Exercise >>
Copy out the rows exactly as they stand, beginning with the line that contains "Rendered at 1241 by 1754 pixels." and ending with the last line of the rows, both included.

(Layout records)
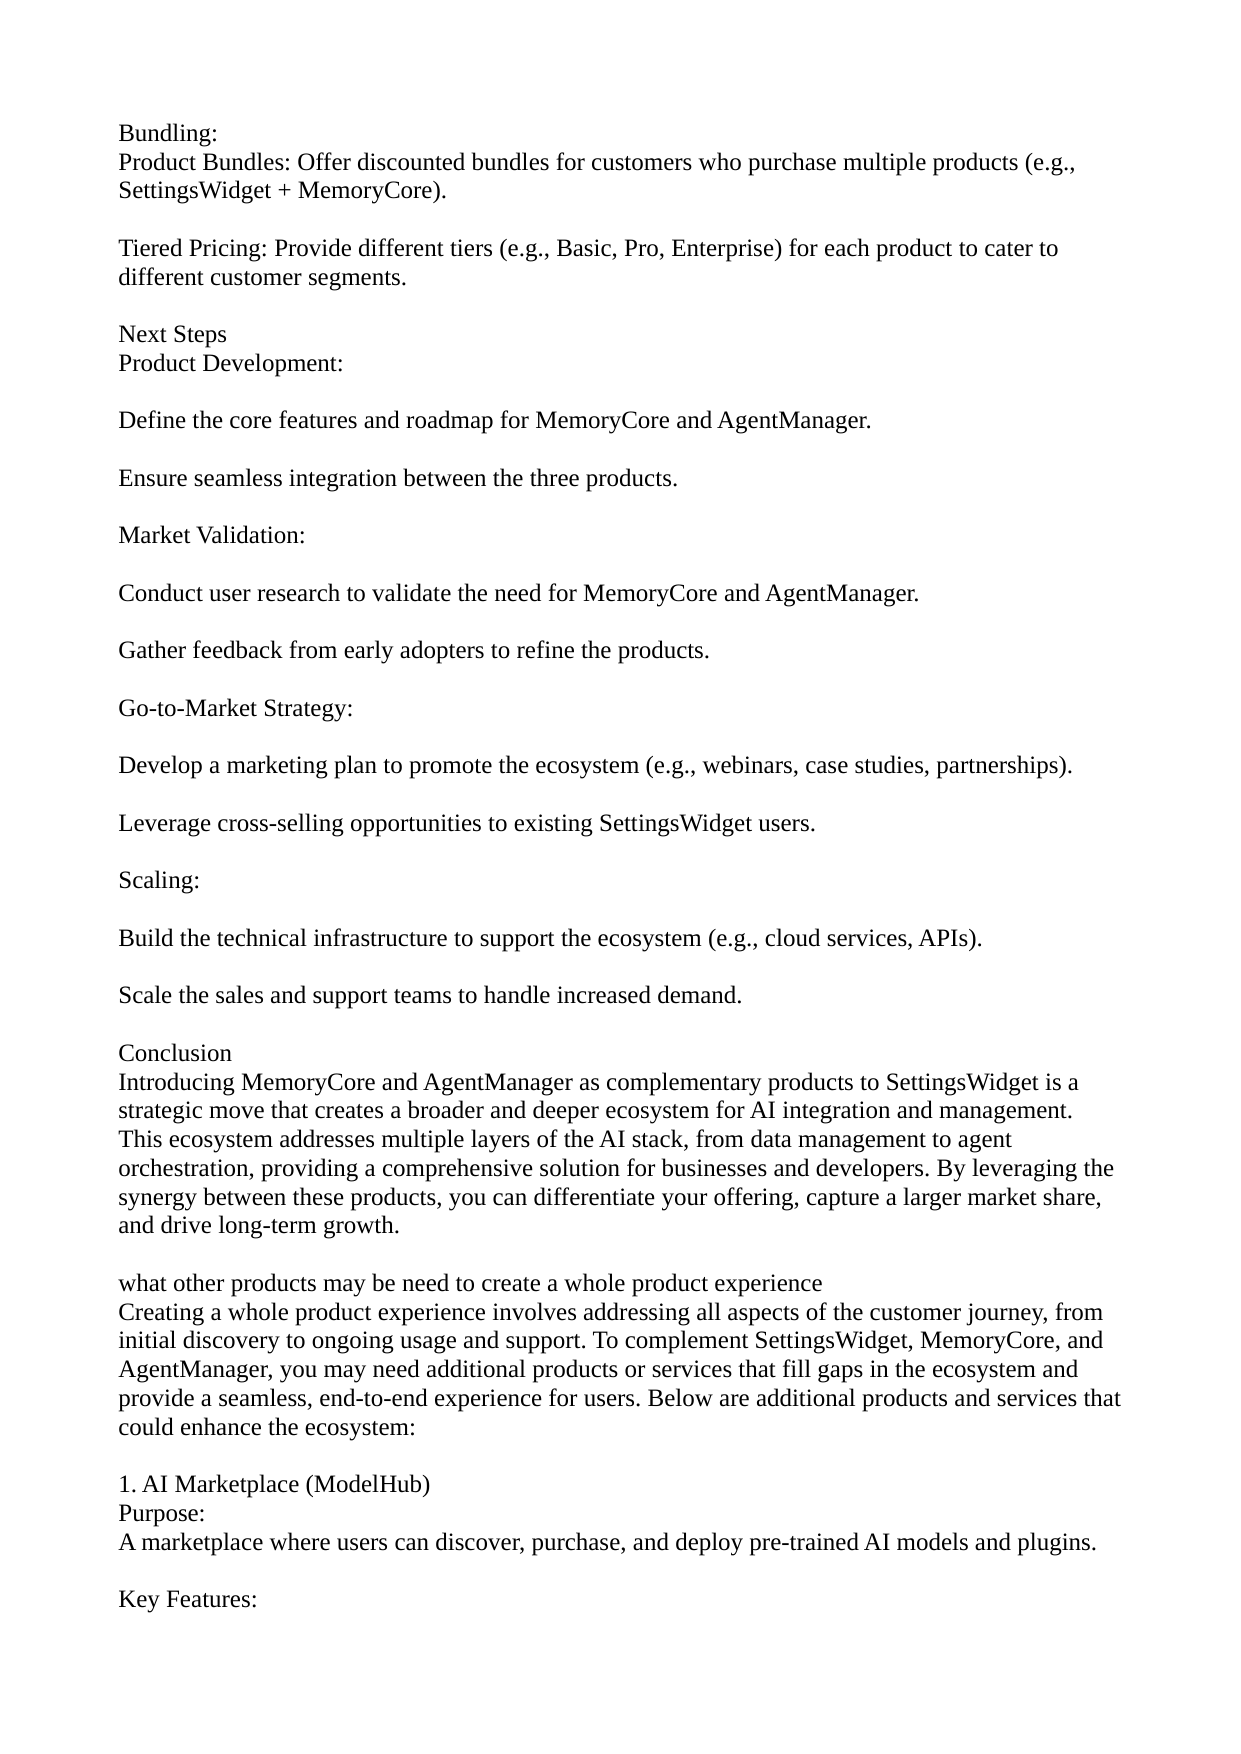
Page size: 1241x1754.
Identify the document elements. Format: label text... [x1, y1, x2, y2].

text Introducing MemoryCore and AgentManager as complementary products to SettingsWidget is a strategic move that creates a broader and deeper ecosystem for AI integration and management. This ecosystem addresses multiple layers of the AI stack, from data management to agent orchestration, providing a comprehensive solution for businesses and developers. By leveraging the synergy between these products, you can differentiate your offering, capture a larger market share, and drive long-term growth. [118, 1067, 1122, 1239]
text Define the core features and roadmap for MemoryCore and AgentManager. [118, 406, 1122, 434]
text A marketplace where users can discover, purchase, and deploy pre-trained AI models and plugins. [118, 1527, 1122, 1556]
text Conduct user research to validate the need for MemoryCore and AgentManager. [118, 578, 1122, 607]
text Bundling: [118, 118, 1122, 147]
text Build the technical infrastructure to support the ecosystem (e.g., cloud services, APIs). [118, 923, 1122, 952]
text Gather feedback from early adopters to refine the products. [118, 636, 1122, 664]
text Creating a whole product experience involves addressing all aspects of the customer journey, from initial discovery to ongoing usage and support. To complement SettingsWidget, MemoryCore, and AgentManager, you may need additional products or services that fill gaps in the ecosystem and provide a seamless, end-to-end experience for users. Below are additional products and services that could enhance the ecosystem: [118, 1297, 1122, 1441]
text Conclusion [118, 1038, 1122, 1067]
text Tiered Pricing: Provide different tiers (e.g., Basic, Pro, Enterprise) for each product to cater to different customer segments. [118, 233, 1122, 291]
text Develop a marketing plan to promote the ecosystem (e.g., webinars, case studies, partnerships). [118, 751, 1122, 779]
text Go-to-Market Strategy: [118, 693, 1122, 722]
text Leverage cross-selling opportunities to existing SettingsWidget users. [118, 808, 1122, 837]
text Product Bundles: Offer discounted bundles for customers who purchase multiple products (e.g., SettingsWidget + MemoryCore). [118, 147, 1122, 204]
text Market Validation: [118, 521, 1122, 549]
text Scaling: [118, 866, 1122, 894]
text what other products may be need to create a whole product experience [118, 1268, 1122, 1297]
text Next Steps [118, 319, 1122, 348]
text 1. AI Marketplace (ModelHub) [118, 1469, 1122, 1498]
text Key Features: [118, 1584, 1122, 1613]
text Product Development: [118, 348, 1122, 377]
text Purpose: [118, 1498, 1122, 1527]
text Ensure seamless integration between the three products. [118, 463, 1122, 492]
text Scale the sales and support teams to handle increased demand. [118, 981, 1122, 1009]
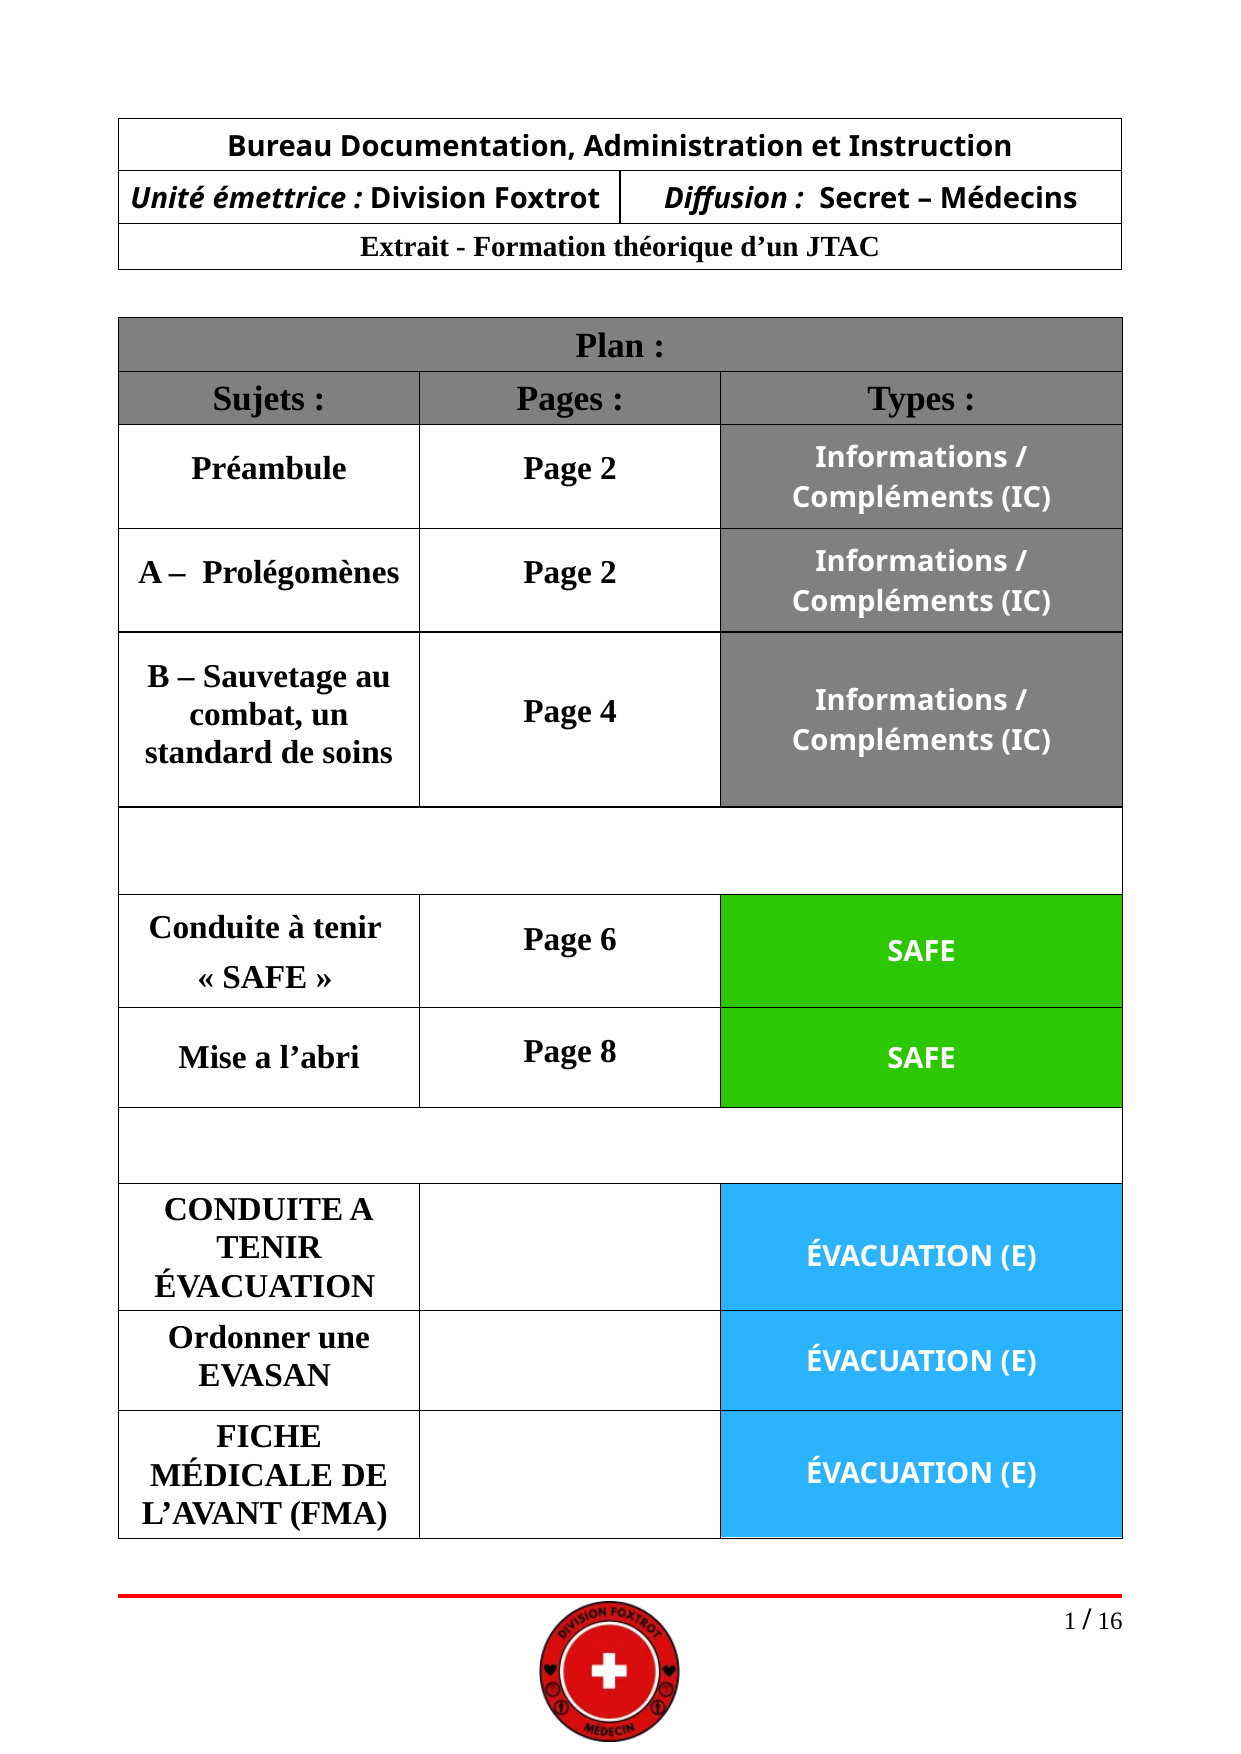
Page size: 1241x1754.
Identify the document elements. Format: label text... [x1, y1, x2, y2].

picture [539, 1601, 680, 1742]
table_cell Page 6 [420, 895, 720, 1007]
table_cell Ordonner une EVASAN [119, 1311, 419, 1410]
table_cell SAFE [721, 1008, 1122, 1107]
table_header Bureau Documentation, Administration et Instruction [119, 119, 1121, 170]
table_cell Informations / Compléments (IC) [721, 633, 1122, 806]
table_cell Page 8 [420, 1008, 720, 1107]
table_cell Informations / Compléments (IC) [721, 529, 1122, 631]
table_cell Sujets : [119, 372, 419, 424]
table_cell [420, 1184, 720, 1310]
table_cell CONDUITE A TENIR ÉVACUATION [119, 1184, 419, 1310]
table_cell Page 4 [420, 633, 720, 806]
table_cell [119, 1108, 1122, 1183]
table_cell Préambule [119, 425, 419, 528]
table_cell ÉVACUATION (E) [721, 1411, 1122, 1537]
table_cell Diffusion : Secret – Médecins [621, 171, 1121, 222]
table_cell SAFE [721, 895, 1122, 1007]
table_cell Unité émettrice : Division Foxtrot [119, 171, 619, 222]
table_header Plan : [119, 318, 1122, 371]
table_cell ÉVACUATION (E) [721, 1184, 1122, 1310]
table_cell Page 2 [420, 425, 720, 528]
table_cell Extrait - Formation théorique d’un JTAC [119, 224, 1121, 268]
table_cell Pages : [420, 372, 720, 424]
table_cell Types : [721, 372, 1122, 424]
table_cell [420, 1411, 720, 1537]
table_cell Page 2 [420, 529, 720, 631]
table_cell [420, 1311, 720, 1410]
table_cell B – Sauvetage au combat, un standard de soins [119, 633, 419, 806]
table_cell Informations / Compléments (IC) [721, 425, 1122, 528]
table_cell A – Prolégomènes [119, 529, 419, 631]
table_cell Conduite à tenir « SAFE » [119, 895, 419, 1007]
table_cell FICHE MÉDICALE DE L’AVANT (FMA) [119, 1411, 419, 1537]
table_cell Mise a l’abri [119, 1008, 419, 1107]
table_cell ÉVACUATION (E) [721, 1311, 1122, 1410]
table_cell [119, 808, 1122, 894]
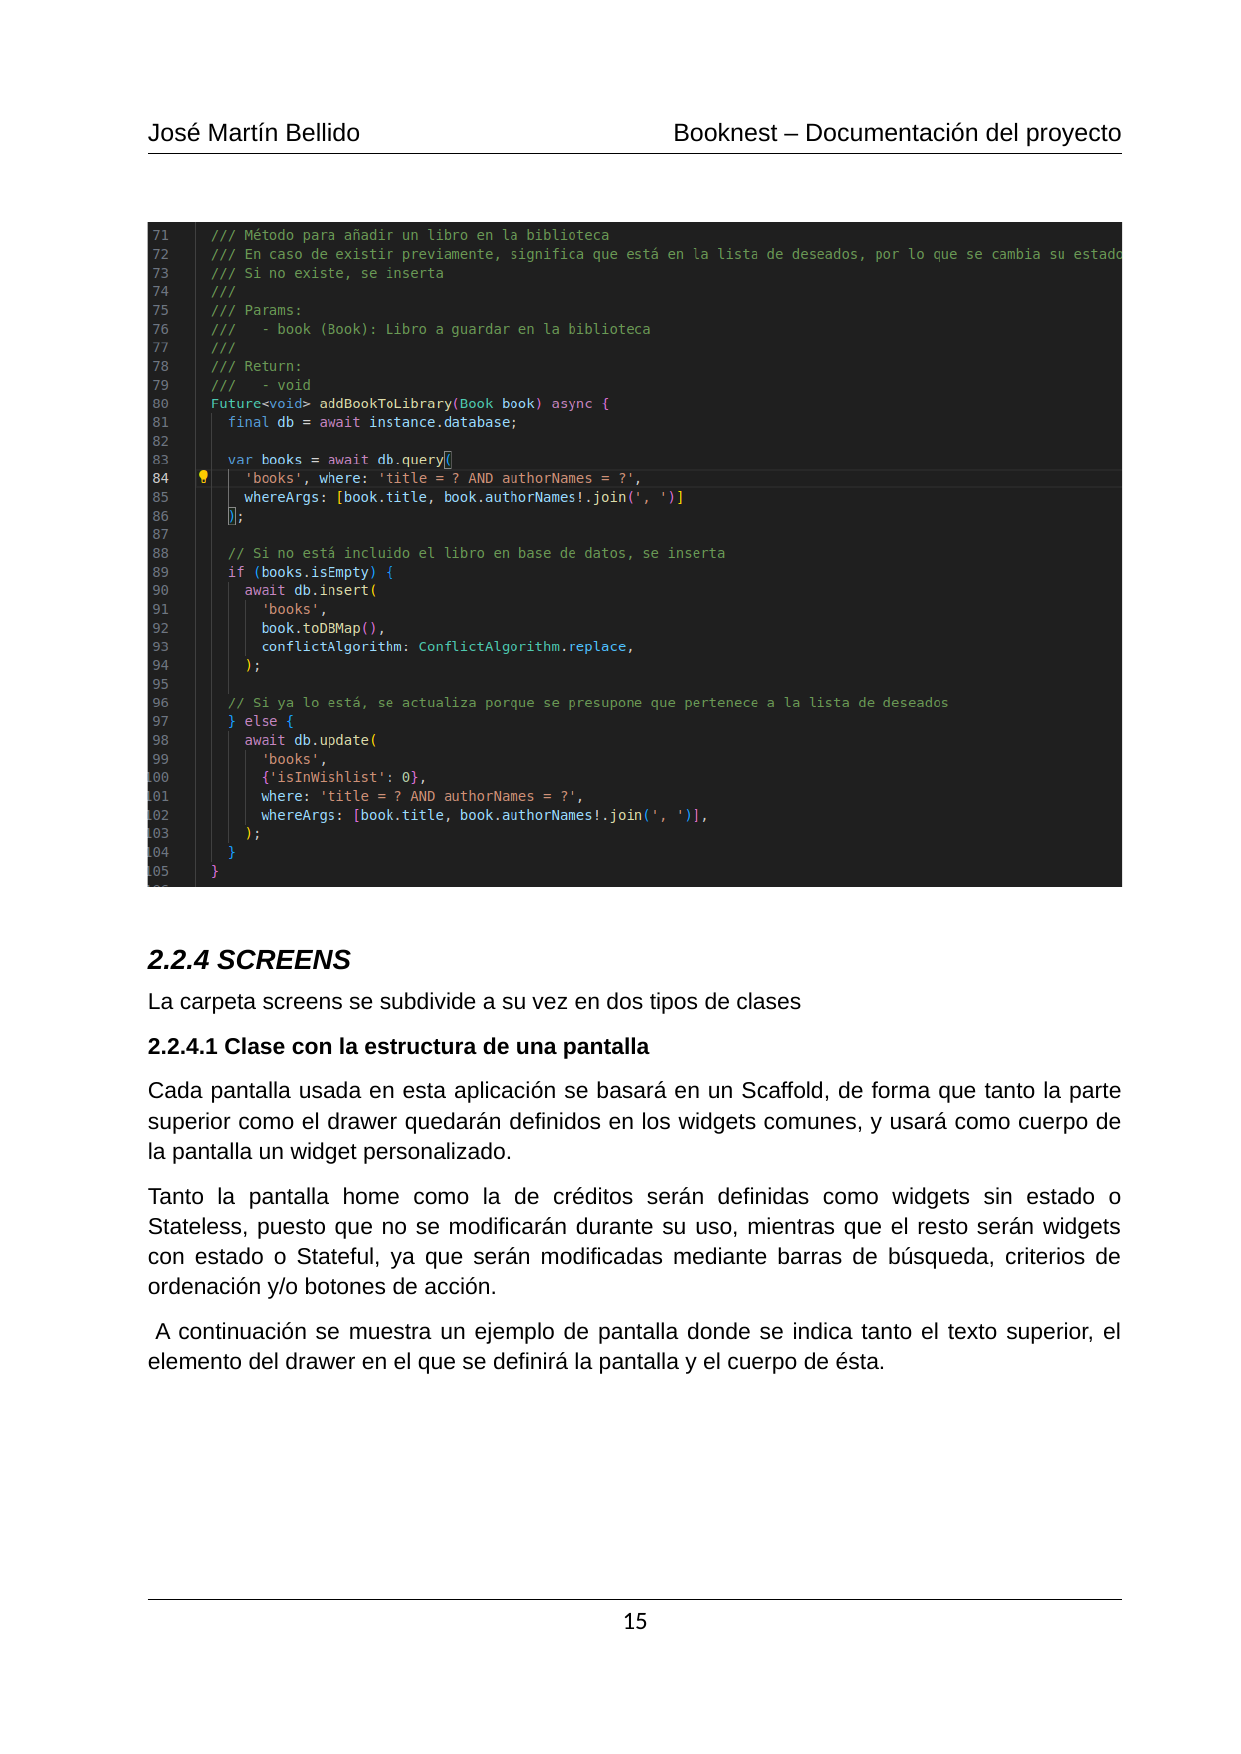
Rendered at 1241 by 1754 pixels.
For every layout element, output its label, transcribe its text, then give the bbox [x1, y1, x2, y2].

Response to the exercise >>
Rendered at 1241 by 1754 pixels.
For every layout element, output its label, transcribe its text, then give the bbox [x1, y1, x2, y2].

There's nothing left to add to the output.